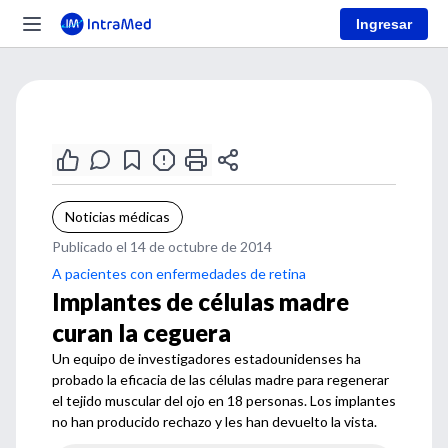
Ingresar
Noticias médicas
Publicado el 14 de octubre de 2014
A pacientes con enfermedades de retina
Implantes de células madre
curan la ceguera
Un equipo de investigadores estadounidenses ha
probado la eficacia de las células madre para regenerar
el tejido muscular del ojo en 18 personas. Los implantes
no han producido rechazo y les han devuelto la vista.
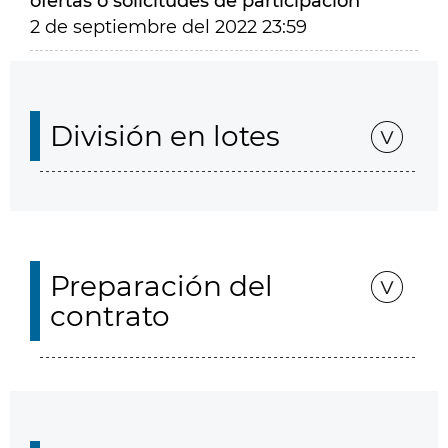
ofertas o solicitudes de participación
2 de septiembre del 2022 23:59
División en lotes
Preparación del
contrato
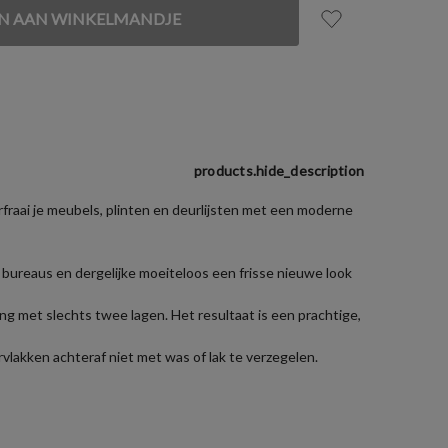
products.hide_description
rfraai je meubels, plinten en deurlijsten met een moderne
 bureaus en dergelijke moeiteloos een frisse nieuwe look
g met slechts twee lagen. Het resultaat is een prachtige,
vlakken achteraf niet met was of lak te verzegelen.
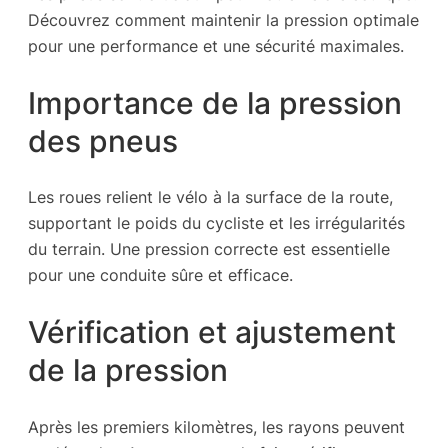
Découvrez comment maintenir la pression optimale
pour une performance et une sécurité maximales.
Importance de la pression
des pneus
Les roues relient le vélo à la surface de la route,
supportant le poids du cycliste et les irrégularités
du terrain. Une pression correcte est essentielle
pour une conduite sûre et efficace.
Vérification et ajustement
de la pression
Après les premiers kilomètres, les rayons peuvent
+++++
- INSTRUCTIONS TO FOLLOW -
Would you please show every line of the material above that includes the string "células"?

- WRITTEN RESPONSE -
Implantes de células madre
probado la eficacia de las células madre para regenerar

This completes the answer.